▸ **The input**
§

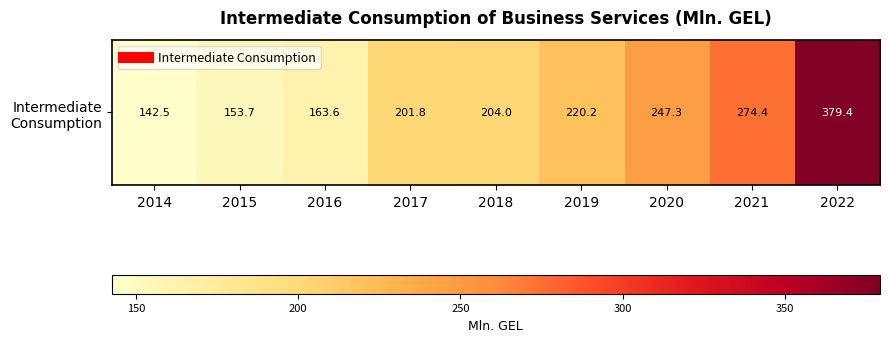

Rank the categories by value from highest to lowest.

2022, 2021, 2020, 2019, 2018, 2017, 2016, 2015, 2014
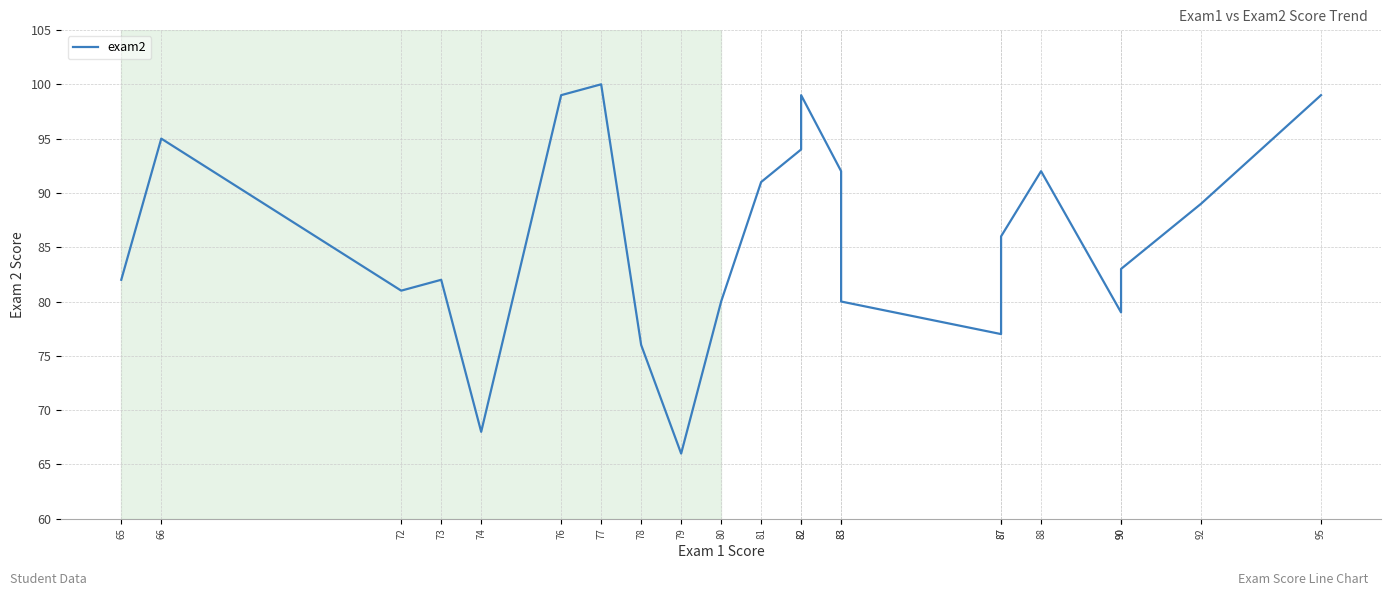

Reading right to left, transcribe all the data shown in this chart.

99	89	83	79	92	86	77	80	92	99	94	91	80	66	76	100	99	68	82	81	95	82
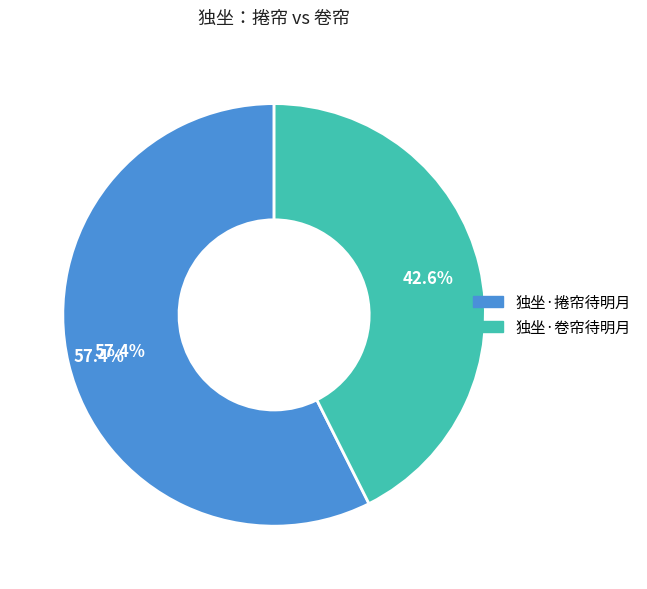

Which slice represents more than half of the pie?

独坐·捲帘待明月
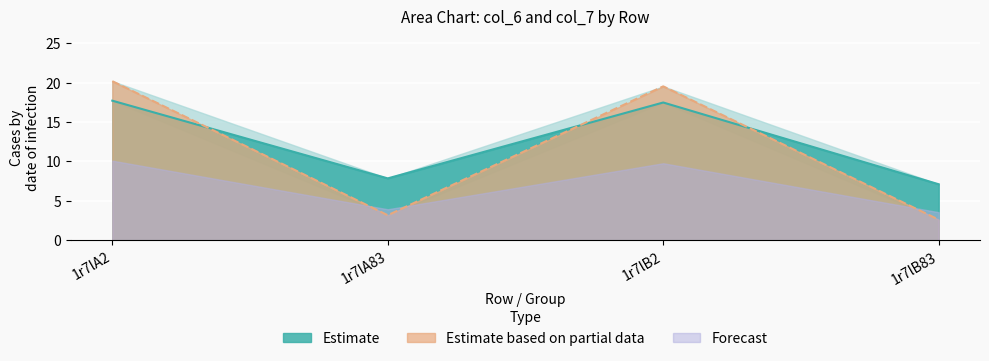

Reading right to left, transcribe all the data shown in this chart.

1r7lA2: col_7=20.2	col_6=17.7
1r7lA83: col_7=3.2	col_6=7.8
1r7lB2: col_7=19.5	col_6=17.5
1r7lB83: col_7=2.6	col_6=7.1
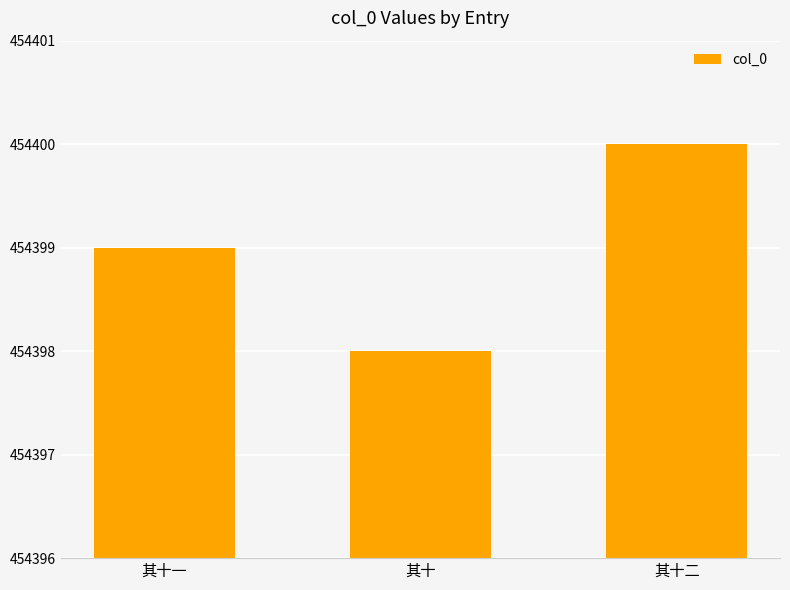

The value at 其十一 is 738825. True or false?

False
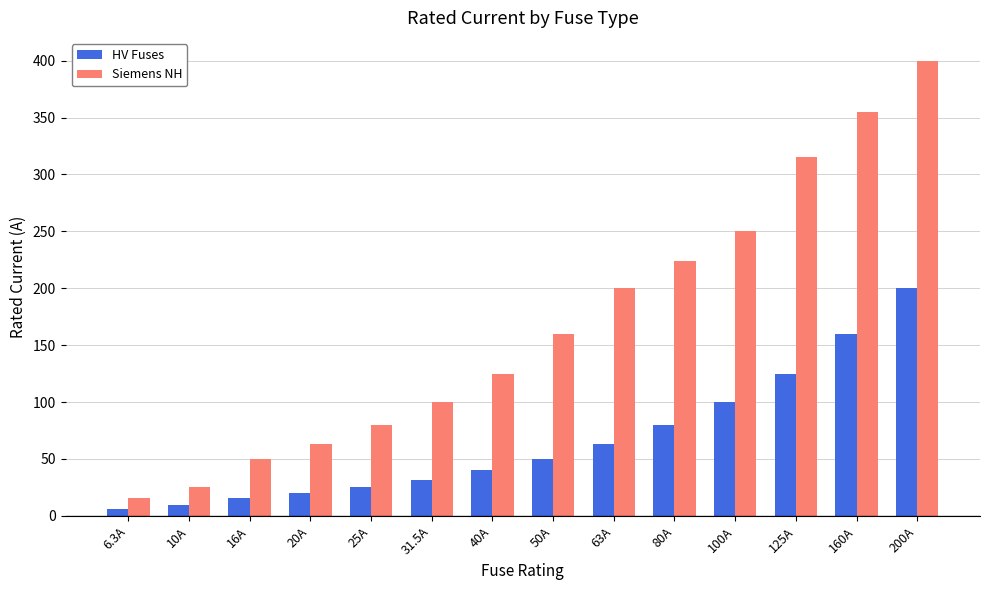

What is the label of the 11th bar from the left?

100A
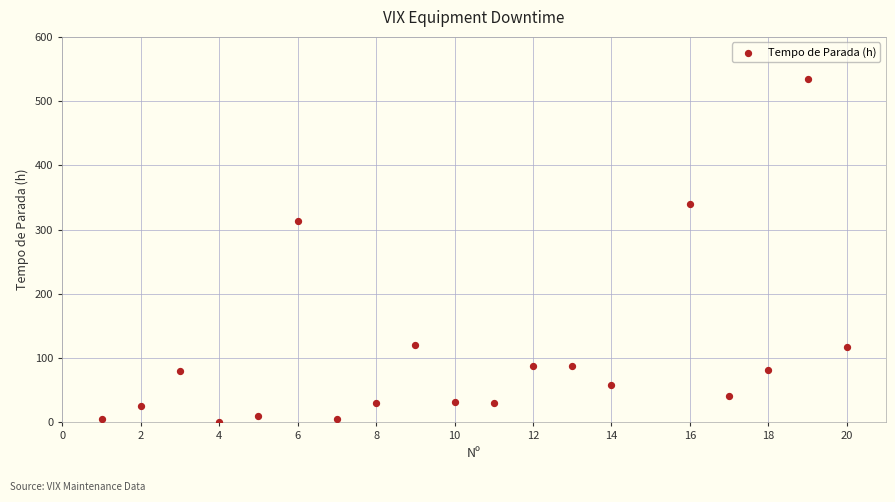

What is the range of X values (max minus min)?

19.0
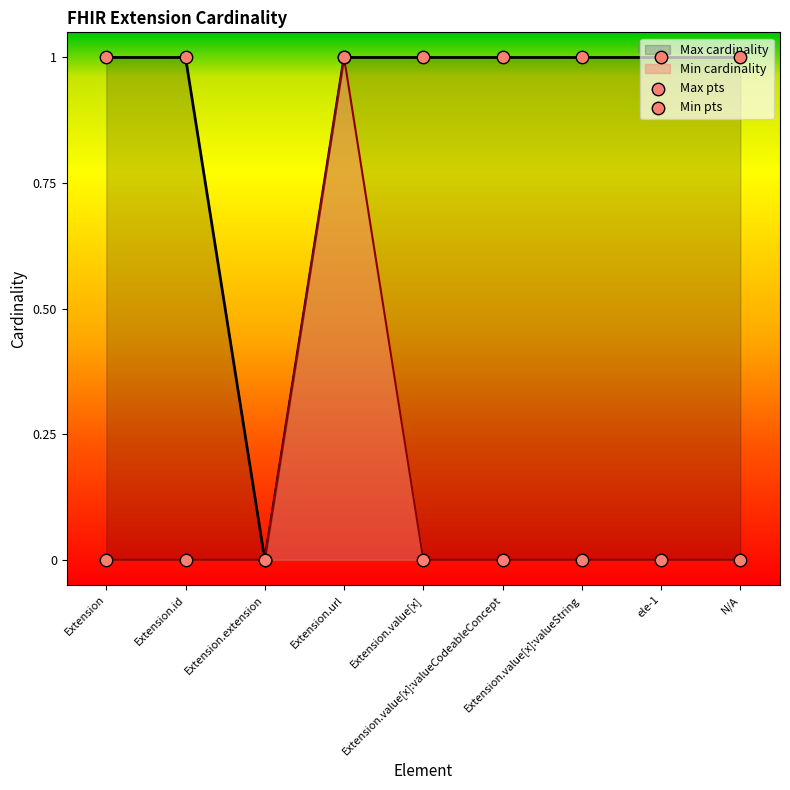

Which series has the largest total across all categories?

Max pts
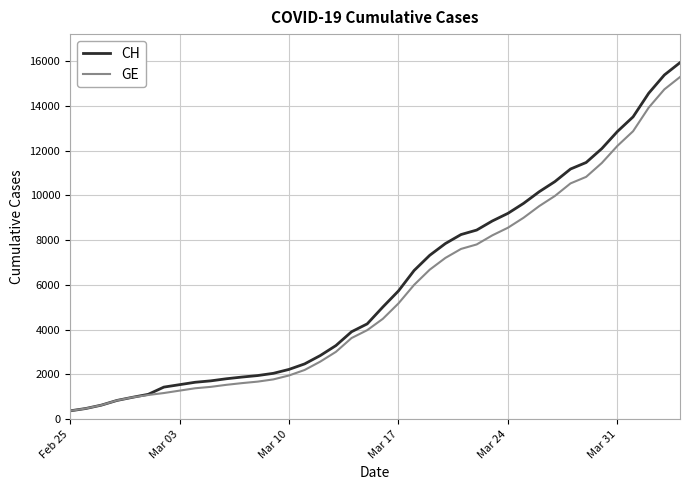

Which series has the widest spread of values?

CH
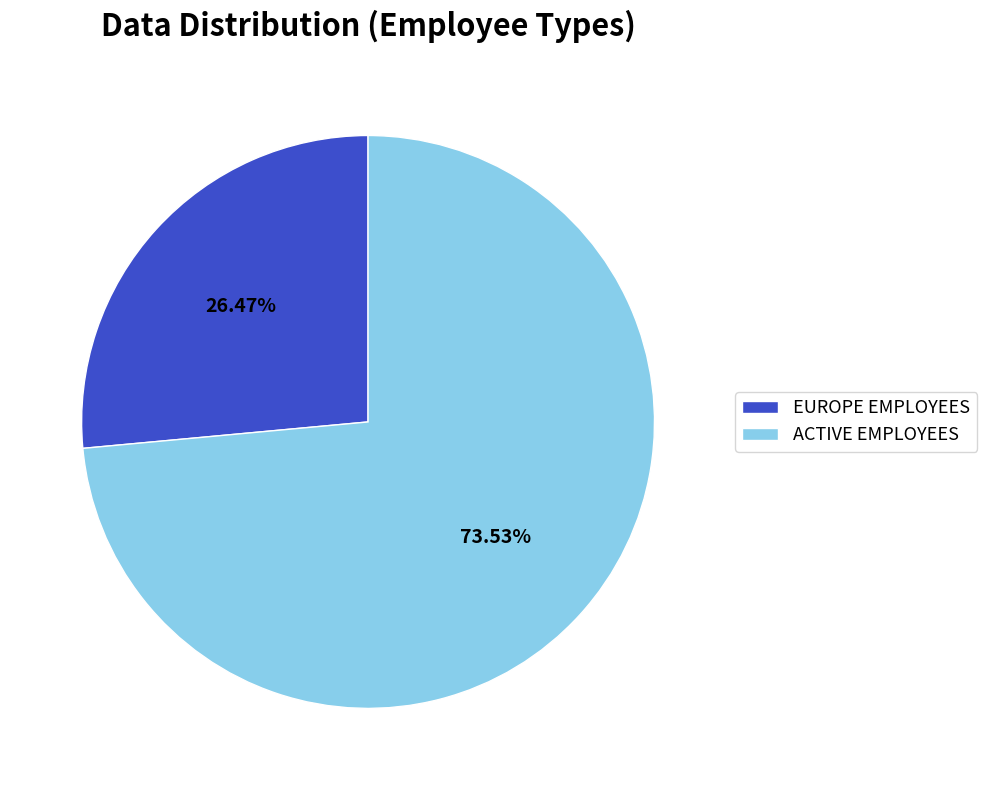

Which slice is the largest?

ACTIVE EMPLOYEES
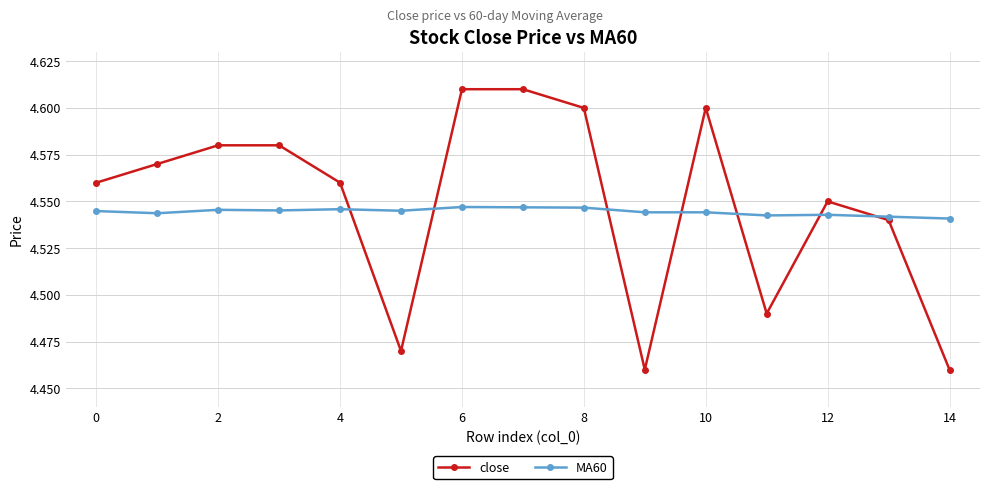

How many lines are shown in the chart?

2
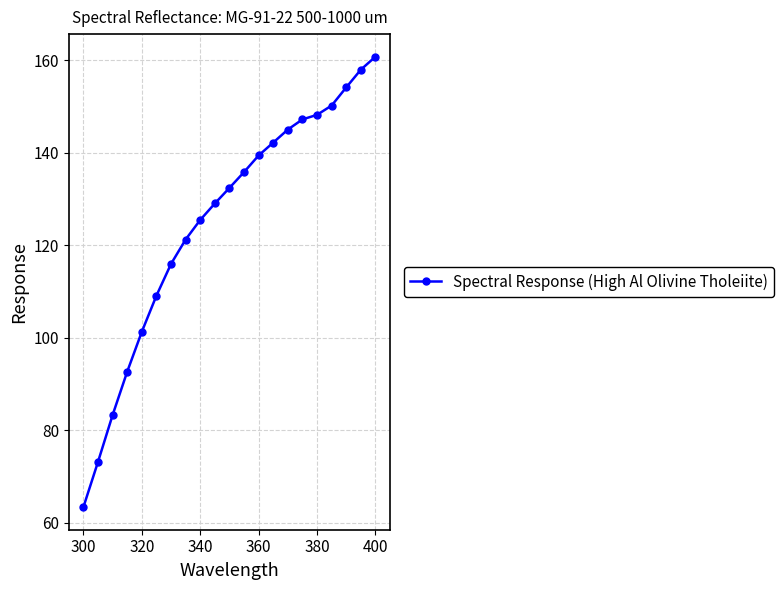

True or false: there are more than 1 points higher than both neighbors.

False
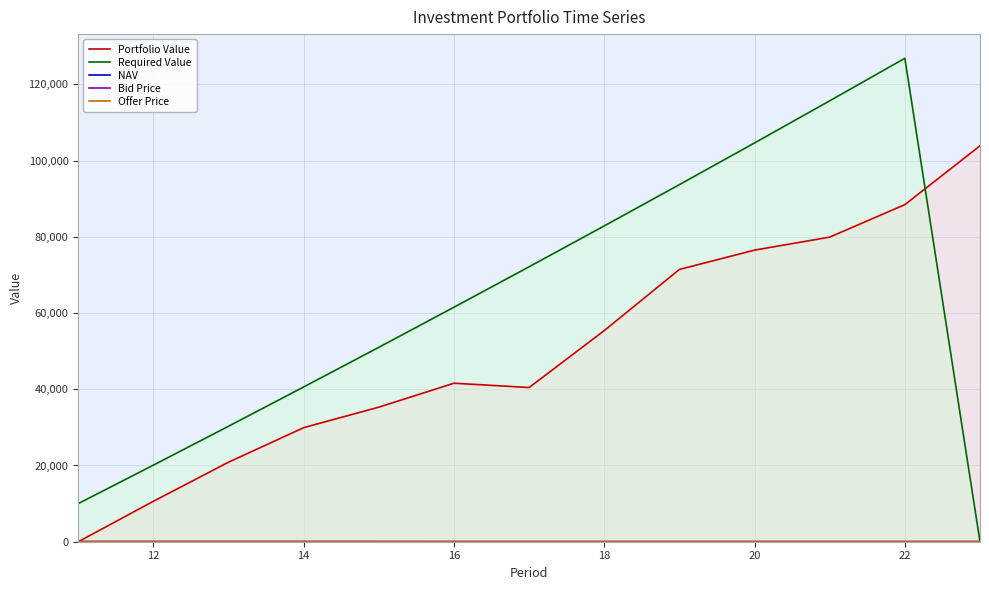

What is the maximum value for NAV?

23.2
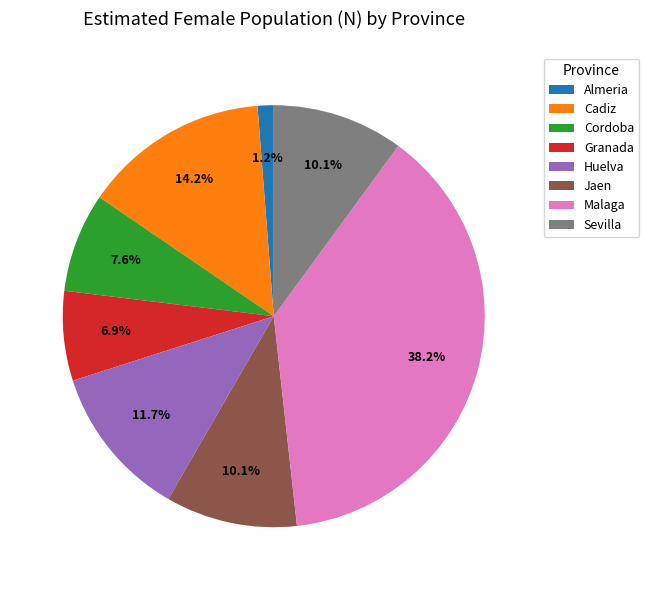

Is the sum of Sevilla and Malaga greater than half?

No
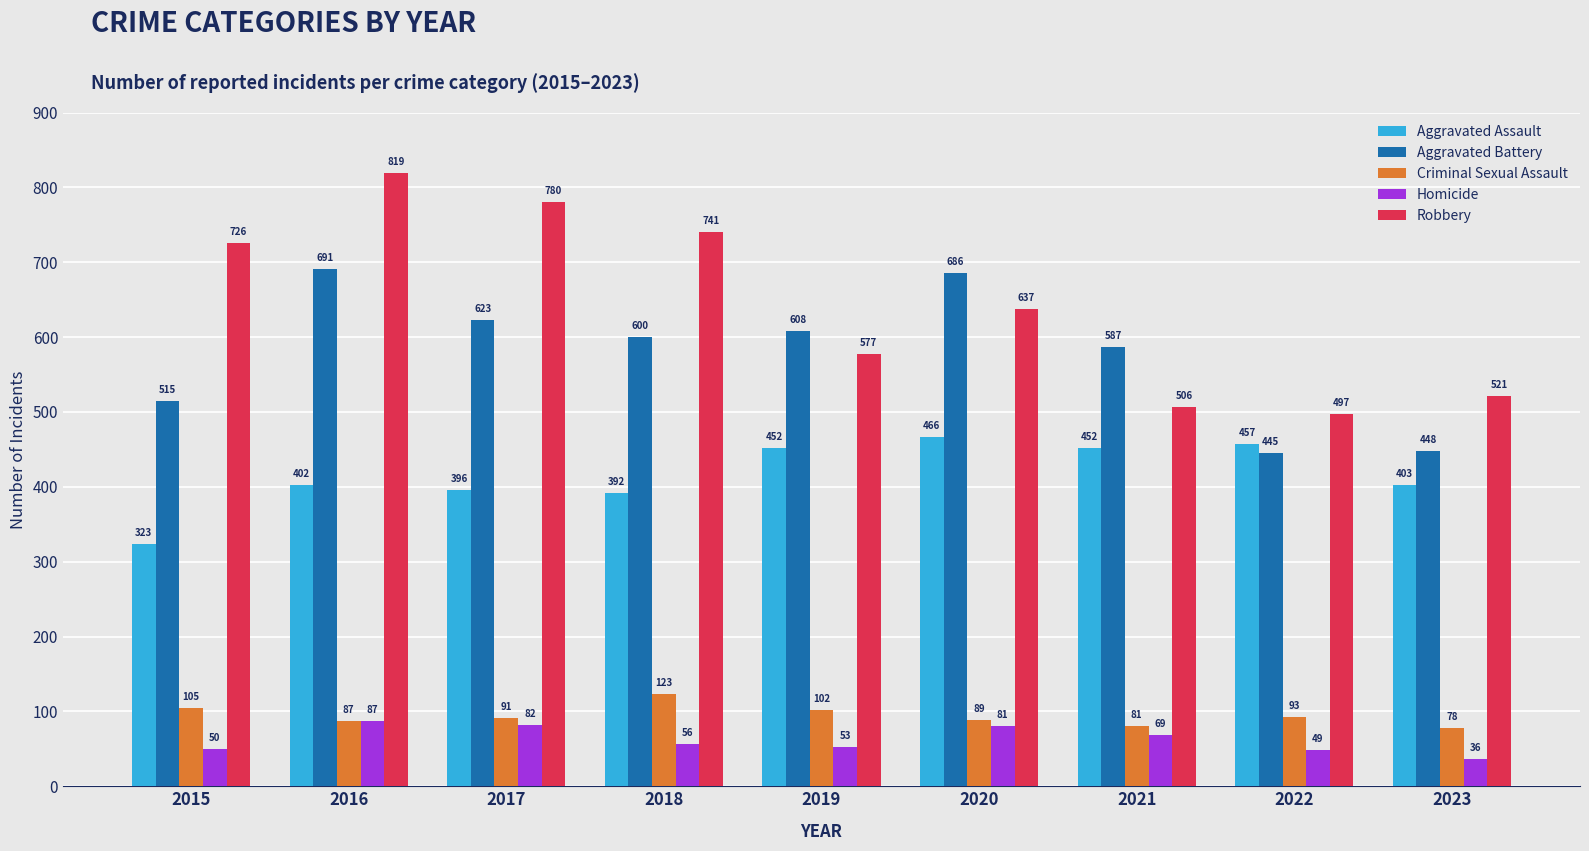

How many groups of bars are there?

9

§

▸ **Activity**
Copy out every entry above word for word, leaving the pictures out.

▸ **Solution to the exercise**
Rank the categories by value from highest to lowest.

2022, 2021, 2020, 2019, 2018, 2017, 2016, 2015, 2014

Reading right to left, transcribe all the data shown in this chart.

99	89	83	79	92	86	77	80	92	99	94	91	80	66	76	100	99	68	82	81	95	82

Which slice represents more than half of the pie?

独坐·捲帘待明月

Reading right to left, transcribe all the data shown in this chart.

1r7lA2: col_7=20.2	col_6=17.7
1r7lA83: col_7=3.2	col_6=7.8
1r7lB2: col_7=19.5	col_6=17.5
1r7lB83: col_7=2.6	col_6=7.1

The value at 其十一 is 738825. True or false?

False

What is the label of the 11th bar from the left?

100A

What is the range of X values (max minus min)?

19.0

Which series has the largest total across all categories?

Max pts

Which series has the widest spread of values?

CH

Which slice is the largest?

ACTIVE EMPLOYEES

How many lines are shown in the chart?

2

True or false: there are more than 1 points higher than both neighbors.

False

What is the maximum value for NAV?

23.2

Is the sum of Sevilla and Malaga greater than half?

No

How many groups of bars are there?

9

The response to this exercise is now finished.